### AUFGABE
Gib den Abschnitt des Interviews mit Miles wortgetreu wieder, beginnend bei „Den Haag, den“ und fortlaufend bis einschließlich „Warum spielen Sie?“.

### ÜBUNGSTEXT
Photo by Volker Wagner

Den Haag, den 15. Juli 1984

Miles, Sie sehen gesund aus..
Ja, das ist so. Mein Körper ist ausgeglichen. Wenn man sich gut fühlt, kann man auch gut spielen. Wenn dir dein Körper sagt, das stehst du durch, dann kannst du es schaffen.

Sie wenden sich bei Ihren Auftritten dem Publikum nicht mehr ab, kehren ihm nicht mehr den Rücken, so wie früher…
Ich weiß nicht, was ich auf der Bühne tue. Die Bühne ist ein weites Feld. Und von jedem Punkt klingt der Sound anders. Ich blase meine Trompete und vergesse alles um mich herum.

Warum spielen Sie?
Das ist wie eine Sucht: Ein Drang tief in mir. Das muss einfach raus.

Und was bedeutet Jazz?

### DATENZEILEN
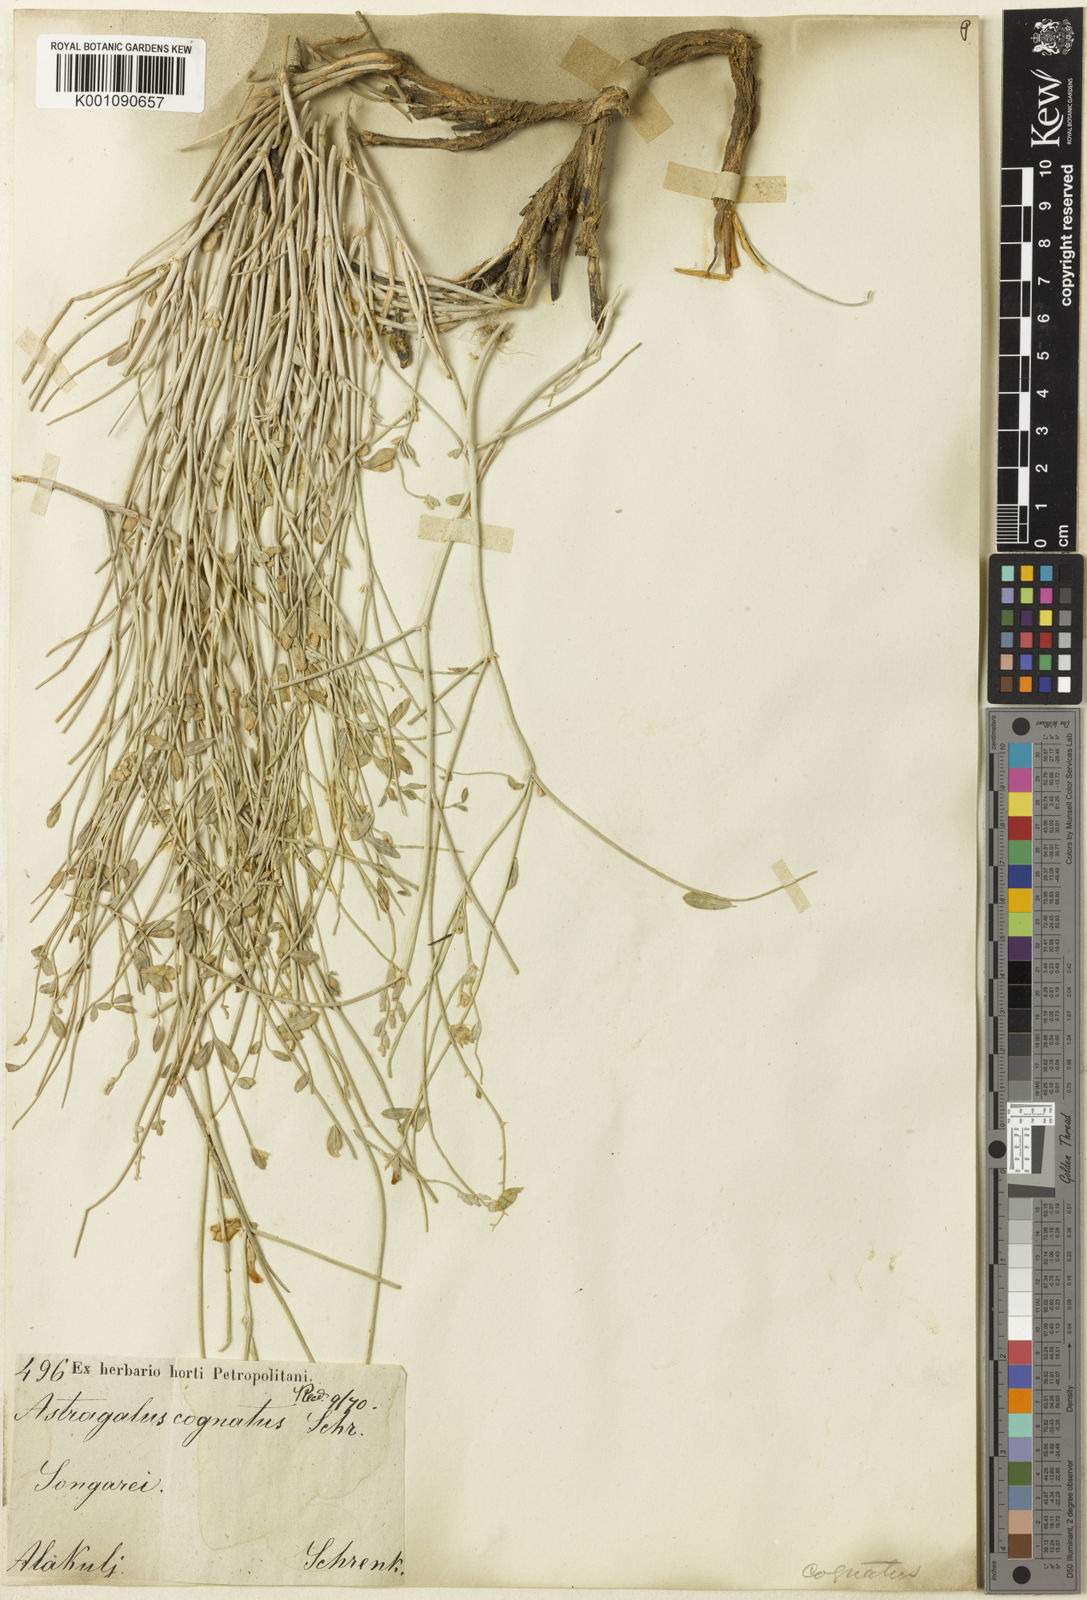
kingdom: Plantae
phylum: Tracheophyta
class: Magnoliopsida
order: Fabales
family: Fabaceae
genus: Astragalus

* * *

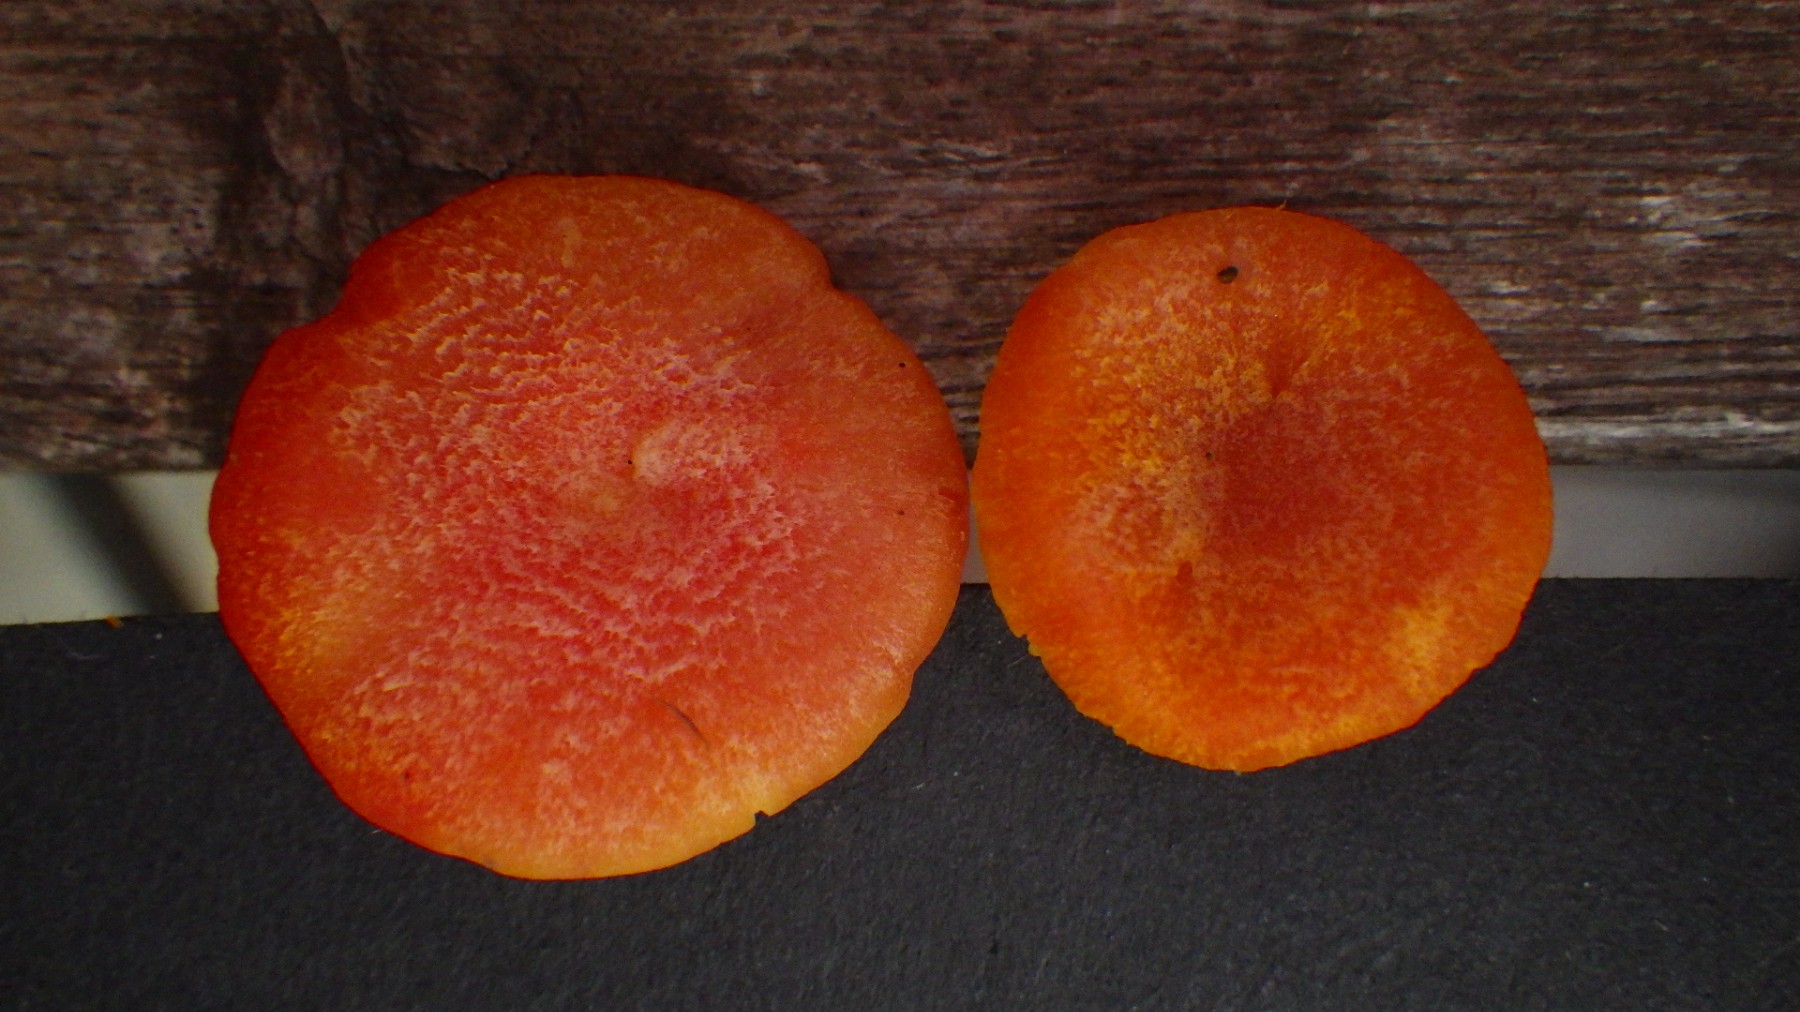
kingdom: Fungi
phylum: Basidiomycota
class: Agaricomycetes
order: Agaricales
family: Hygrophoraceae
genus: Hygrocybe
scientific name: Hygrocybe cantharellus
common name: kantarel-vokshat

--

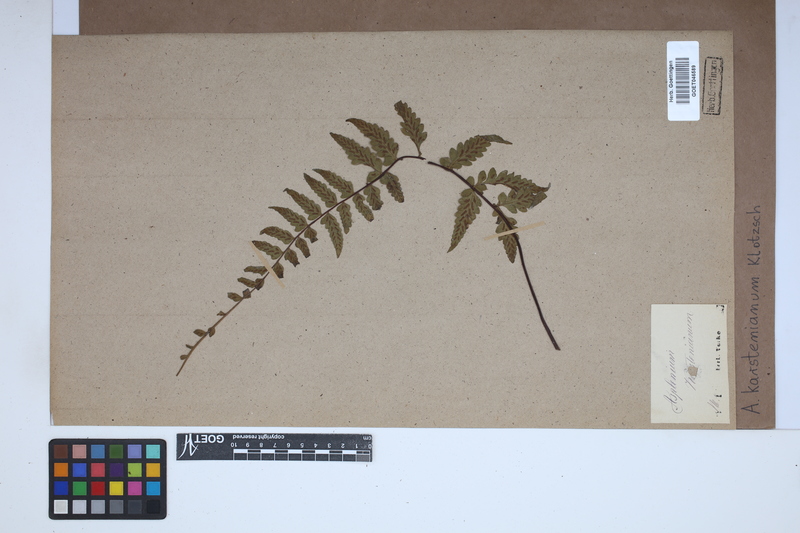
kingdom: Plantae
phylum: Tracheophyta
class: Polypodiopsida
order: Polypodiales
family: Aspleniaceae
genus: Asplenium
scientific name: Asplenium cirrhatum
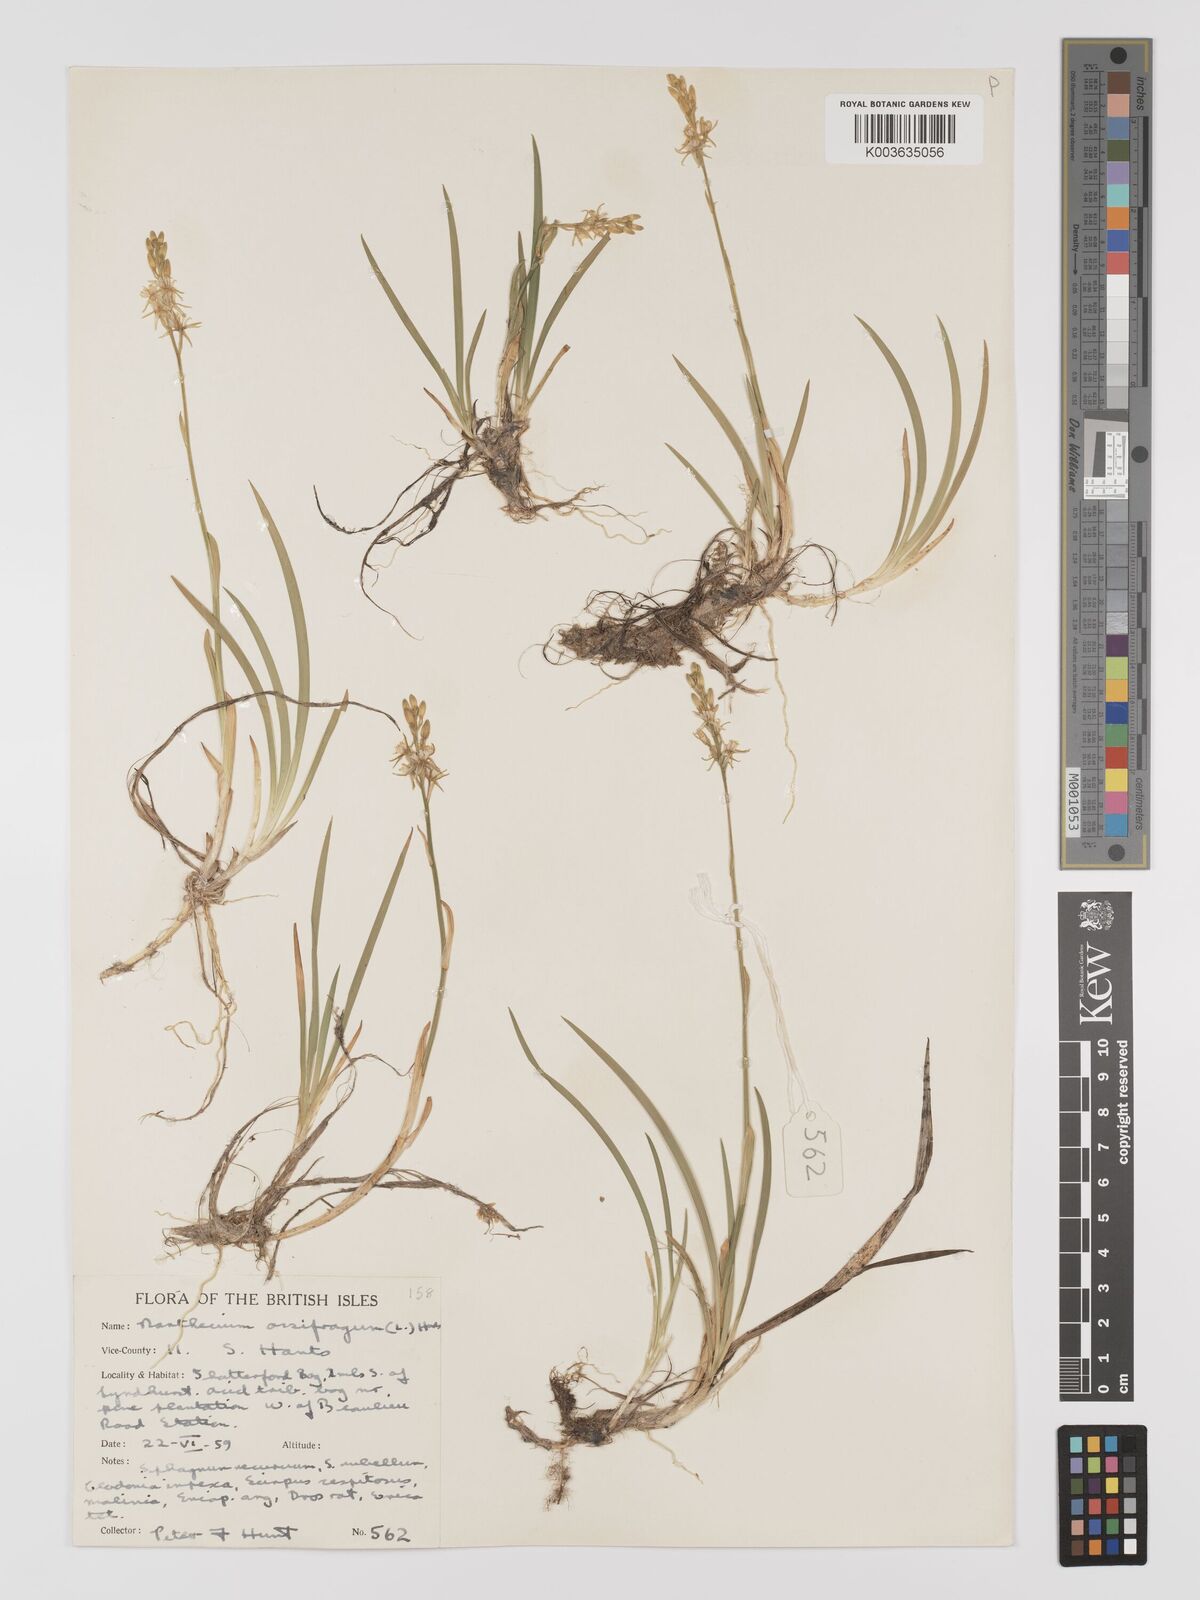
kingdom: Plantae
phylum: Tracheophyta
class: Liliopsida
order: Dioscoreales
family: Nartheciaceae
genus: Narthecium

### LÖSUNG
Den Haag, den 15. Juli 1984

Miles, Sie sehen gesund aus..
Ja, das ist so. Mein Körper ist ausgeglichen. Wenn man sich gut fühlt, kann man auch gut spielen. Wenn dir dein Körper sagt, das stehst du durch, dann kannst du es schaffen.

Sie wenden sich bei Ihren Auftritten dem Publikum nicht mehr ab, kehren ihm nicht mehr den Rücken, so wie früher…
Ich weiß nicht, was ich auf der Bühne tue. Die Bühne ist ein weites Feld. Und von jedem Punkt klingt der Sound anders. Ich blase meine Trompete und vergesse alles um mich herum.

Warum spielen Sie?